Task objective: Reproduce word for word the line that contains "استخدام احدث أجهزة لليزر." and every line after it to the end of the records, with nothing else added.

=== Begin Enclosure ===

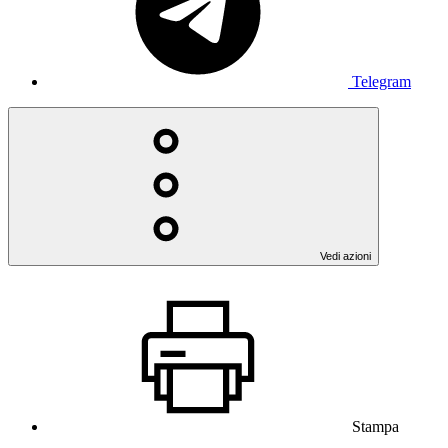
Telegram
Vedi azioni
Stampa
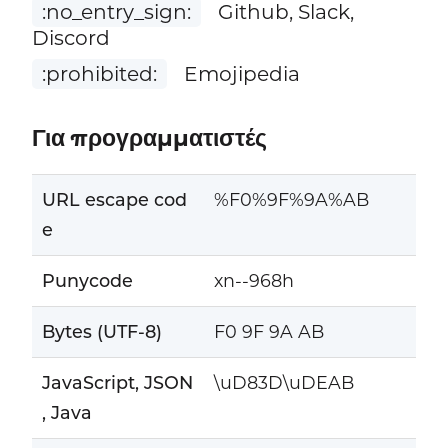
:no_entry_sign:
Github, Slack,
Discord
:prohibited:
Emojipedia
Για προγραμματιστές
URL escape cod
%F0%9F%9A%AB
e
Punycode
xn--968h
Bytes (UTF-8)
F0 9F 9A AB
JavaScript, JSON
\uD83D\uDEAB
, Java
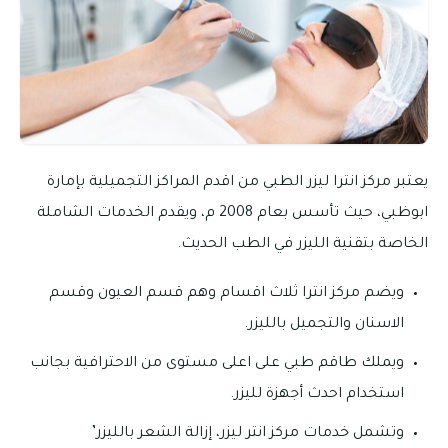
يعتبر مركز انترا ليزر الطبي من اقدم المراكز التجميلية بإمارة
ابوظبي، حيث تأسس بعام 2008 م، ويقدم الخدمات الشاملة
الخاصة بتقنية الليزر في الطب الحديث.
ويضم مركز انترا ثلاث اقسام وهم قسم العيون وقسم
الاسنان والتجميل بالليزر.
ويملك طاقم طبي على اعلى مستوى من الاحترافية بجانب
استخدام احدث أجهزة لليزر.
وتشمل خدمات مركز انتر ليزر، إزالة الشعر بالليزر’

=== End Enclosure ===

Your response:
استخدام احدث أجهزة لليزر.
وتشمل خدمات مركز انتر ليزر، إزالة الشعر بالليزر’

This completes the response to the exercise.